We are also repeatedly referred to Ken Flower as another man of ‘moderation’ in contrast to the ‘immoderation’ repeatedly reserved to describe Smith. Well, we now know, almost beyond any doubt, that Ken Flower was a traitor working to undermine the government he swore to serve who was tasked by his Whitehall and Intelligence masters with the tricky task of manipulating events to chart a course that would see Mugabe acquire power. A cunning, capable and convincing operative the British chose their sleuth well and his success in this mission has visited misery on millions.

Covering the war years David leads the reader to believe both sides were equally guilty of egregious misconduct and of committing atrocities. Again, I believe this is a gross distortion of the truth. As an RLI trooper I remember clearly, a corporal being charged for purloining a transistor radio following a contact when a village accommodating the enemy was attacked in the course of a ‘Fire-Force’ operation. The villagers had been providing succour to the enemy but this was not considered an acceptable justification for looting and the man was reduced in rank as punishment. Such were the strictures in play within a fighting battalion that acquired renown for aggression leading to the elimination of many of the enemy but prided itself on professionalism. While I have no doubt there were acts of brutality in the field perpetrated by Rhodesian soldiers I think it is fair to say the security forces of the day conducted themselves with restraint in with regard to the civilians caught in the crunch of war. This was certainly not the case with the enemy which, history clearly shows, attacked far more civilian targets than military ones.

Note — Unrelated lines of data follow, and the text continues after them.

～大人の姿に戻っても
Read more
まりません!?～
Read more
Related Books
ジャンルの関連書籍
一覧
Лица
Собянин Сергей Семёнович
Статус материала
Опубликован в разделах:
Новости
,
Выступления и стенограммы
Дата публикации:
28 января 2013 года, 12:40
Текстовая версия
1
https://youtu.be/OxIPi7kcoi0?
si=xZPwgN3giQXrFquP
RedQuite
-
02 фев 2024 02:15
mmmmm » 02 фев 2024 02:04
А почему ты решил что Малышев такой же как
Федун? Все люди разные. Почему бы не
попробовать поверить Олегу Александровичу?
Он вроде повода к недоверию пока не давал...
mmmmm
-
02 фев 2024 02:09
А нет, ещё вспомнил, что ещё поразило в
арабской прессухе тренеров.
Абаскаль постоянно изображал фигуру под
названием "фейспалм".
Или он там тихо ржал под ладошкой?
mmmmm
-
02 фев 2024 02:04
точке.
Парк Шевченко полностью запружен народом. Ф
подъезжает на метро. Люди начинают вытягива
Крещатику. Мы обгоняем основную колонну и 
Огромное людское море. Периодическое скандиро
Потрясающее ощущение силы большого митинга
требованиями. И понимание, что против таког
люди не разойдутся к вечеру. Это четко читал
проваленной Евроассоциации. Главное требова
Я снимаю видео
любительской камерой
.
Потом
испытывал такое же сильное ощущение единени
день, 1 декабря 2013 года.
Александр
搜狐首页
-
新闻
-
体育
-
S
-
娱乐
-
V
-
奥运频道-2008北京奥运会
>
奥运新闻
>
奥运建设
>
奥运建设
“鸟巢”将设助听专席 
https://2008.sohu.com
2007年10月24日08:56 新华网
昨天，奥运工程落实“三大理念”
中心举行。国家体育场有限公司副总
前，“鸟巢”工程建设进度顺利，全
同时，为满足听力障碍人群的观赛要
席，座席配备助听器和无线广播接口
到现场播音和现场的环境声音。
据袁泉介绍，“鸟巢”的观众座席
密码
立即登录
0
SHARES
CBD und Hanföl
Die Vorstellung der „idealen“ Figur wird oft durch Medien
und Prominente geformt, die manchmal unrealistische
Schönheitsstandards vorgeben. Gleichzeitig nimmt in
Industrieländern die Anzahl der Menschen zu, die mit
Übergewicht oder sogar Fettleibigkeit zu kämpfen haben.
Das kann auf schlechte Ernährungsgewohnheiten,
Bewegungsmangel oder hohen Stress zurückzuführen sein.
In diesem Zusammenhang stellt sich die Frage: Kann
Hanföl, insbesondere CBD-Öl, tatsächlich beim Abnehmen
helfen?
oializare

While I was dismayed by what I read in the above regard I know I’m but one of a tiny minority who lived through the same time and in the same place, who also remembers all too clearly what happened. For the vast majority, particularly that legion of liberals around the world who worked so assiduously to end European rule this book will have come as a huge relief. Most of them have gone quiet of late having run out of excuses and any remotely cogent defence of their earlier endeavours. David has given them something to cheer about even if it’s based on distortions and selective reporting but these days, let’s face it nobody cares as long as we can sit back and blame the ‘usual suspects’; that’s the Europeans and their ‘tyrannical’ leaders.